Runs on Apple Silicon via [MLX](https://github.com/ml-explore/mlx) + the
[mlx-video](https://github.com/Blaizzy/mlx-video) Wan backbone.
> **This is the lowest-cost Bernini tier.** For the higher-quality A14B renderer see
> [`mlx-community/Bernini-R-bf16`](https://huggingface.co/mlx-community/Bernini-R-bf16) /
> [`-int4`](https://huggingface.co/mlx-community/Bernini-R-int4).
## ⚠️ Scope: renderer only
Only the Renderer ("-R") is open-sourced upstream. The MLLM semantic **planner** (the
paper's headline "latent semantic planning", a Qwen2.5-VL-7B model) is **not released**.

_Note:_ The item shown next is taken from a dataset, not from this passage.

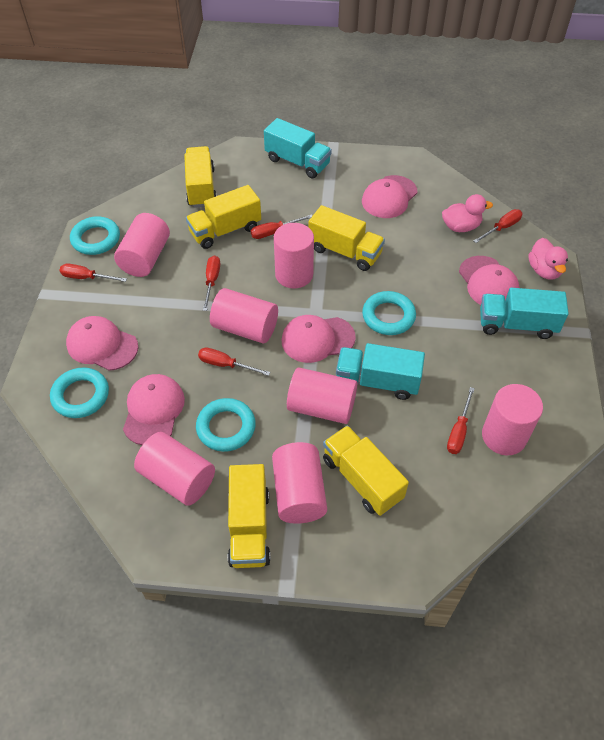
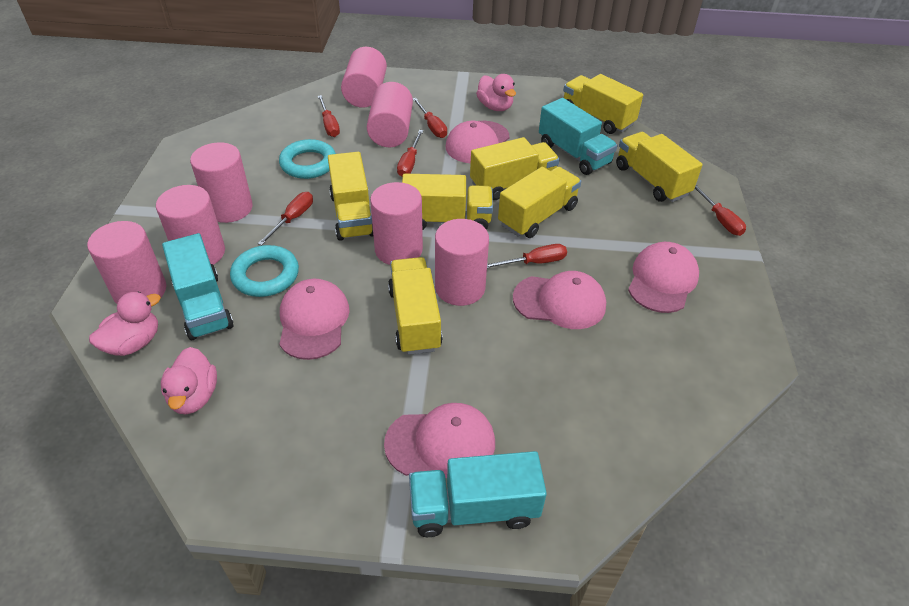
pink duck: [442,194,493,232] [528,238,568,279] = 2 -> [89,292,161,356] [161,347,217,414] [476,74,516,111] = 3
turquoise ring: [50,367,109,418] [70,216,120,255] [196,398,256,452] [362,291,416,335] = 4 -> [230,245,299,297] [279,139,336,179] = 2
yellow truck: [184,146,217,208] [186,185,261,249] [228,464,271,568] [308,205,385,271] [323,425,409,516] = 5 -> [328,152,373,241] [388,257,443,355] [402,174,493,230] [470,137,560,200] [498,167,581,238] [563,74,643,134] [616,132,703,202] = 7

This port therefore runs with **UMT5 text conditioning only** — the planner-feature
channel is absent (and carries no weights in the released checkpoint).
## Architecture
| | |
|---|---|
| Backbone | **Wan2.1-T2V-1.3B**, single expert (30L · dim 1536 · 12H · ffn 8960) |
| Experts | **one** (`skip_transformer_2: true`, `switch_dit_boundary: 0`) |
| VAE | 16-ch `AutoencoderKLWan` (stock Wan2.1) |
| Text encoder | UMT5-xxl |
| Bernini knobs | `shift 3.0`, `use_src_id_rotary_emb` (SA-3D RoPE — **no extra parameters**) |
Differs from the A14B port only by config: a single 1.3B expert instead of the
high/low-noise A14B pair. There is no expert-boundary switch.
## Tasks
| Task | Description |
|---|---|
| `t2v` / `t2i` | text-to-video / image |
| `r2v` | reference-to-video — generate a subject from up to K reference images (chained APG) |
| `v2v` | prompt-based video editing (source video injected as conditioning) |
| `rv2v` | reference + video editing |
## Variants
| Repo | Precision | Transformer | + shared |
|---|---|---|---|
| `…-1.3B-bf16` | bfloat16 | 2.6 GB | VAE 0.5 GB · UMT5 10.6 GB |
| `…-1.3B-int4` | 4-bit (group 64) | 0.8 GB | VAE 0.5 GB · UMT5 10.6 GB |
## Provenance & validation
- Architecture: **stock Wan2.1-T2V-1.3B** (verified — diffusers `WanTransformer3DModel`
keys, no extra tensors; matches `mlx-video` `wan21_t2v_1_3b` exactly: 30L/1536/12H/8960).
Bernini knobs (`switch_dit_boundary 0`, `shift 3.0`, `use_src_id_rotary_emb`) live in
the wrapper config; SA-3D RoPE adds **no parameters**.
- Converted fp32 → bf16 from `ByteDance/Bernini-R-1.3B-Diffusers`; VAE/UMT5 are the shared
stock Wan2.1 components (byte-identical to the A14B port).
- Validated on the CPU stream: key contract bijective (825 file tensors = model params
minus the derived `freqs` rope buffer); **bf16 forward cosine 0.999983 vs source fp32**;
int4 per-pass cosine **0.9943** vs bf16 (group 64, ≥0.99 gate).
## License & attribution
Apache-2.0. Derived from ByteDance Bernini-R, Wan2.1 (Wan-AI), and mlx-video. See `NOTICE`.